*EXERCISE DESCRIPTION*
Which lines in the data below contain the word "Elbe"? List each of them, and treat uppercase and lowercase as different.

[Records from a dataset]
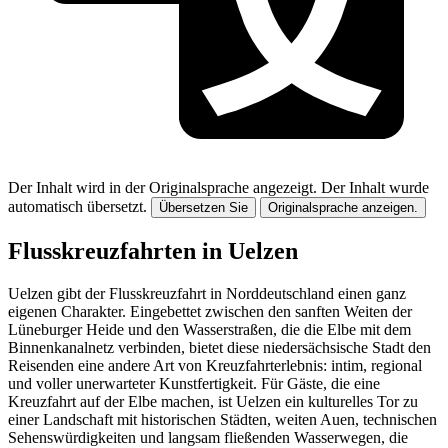
Der Inhalt wird in der Originalsprache angezeigt.
Der Inhalt wurde
automatisch übersetzt.
Übersetzen Sie
Originalsprache anzeigen.
Flusskreuzfahrten in Uelzen
Uelzen gibt der Flusskreuzfahrt in Norddeutschland einen ganz
eigenen Charakter. Eingebettet zwischen den sanften Weiten der
Lüneburger Heide und den Wasserstraßen, die die Elbe mit dem
Binnenkanalnetz verbinden, bietet diese niedersächsische Stadt den
Reisenden eine andere Art von Kreuzfahrterlebnis: intim, regional
und voller unerwarteter Kunstfertigkeit. Für Gäste, die eine
Kreuzfahrt auf der Elbe machen, ist Uelzen ein kulturelles Tor zu
einer Landschaft mit historischen Städten, weiten Auen, technischen
Sehenswürdigkeiten und langsam fließenden Wasserwegen, die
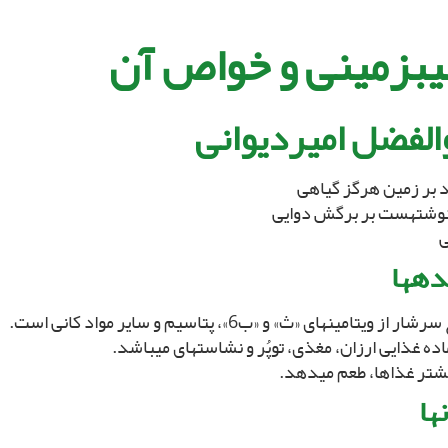
ب‏زمینى و خواص آن‏
الفضل امیردیوانى‏
 بر زمین هرگز گیاهى‏
نوشته‏ست بر برگش دوایى‏
‏
ده‏ها
ر از ویتامین‏هاى «ث» و «ب‏6»، پتاسیم و سایر مواد کانى است.
ده غذایى ارزان، مغذى، توپُر و نشاسته‏اى مى‏باشد.
شتر غذاها، طعم مى‏دهد.
‏ها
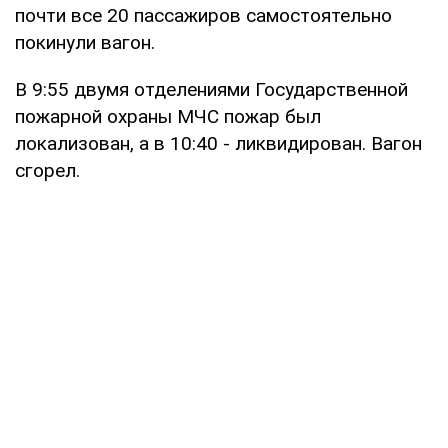
почти все 20 пассажиров самостоятельно
покинули вагон.
В 9:55 двумя отделениями Государственной
пожарной охраны МЧС пожар был
локализован, а в 10:40 - ликвидирован. Вагон
сгорел.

*RESULT OF THIS EXERCISE*
Lüneburger Heide und den Wasserstraßen, die die Elbe mit dem
Kreuzfahrt auf der Elbe machen, ist Uelzen ein kulturelles Tor zu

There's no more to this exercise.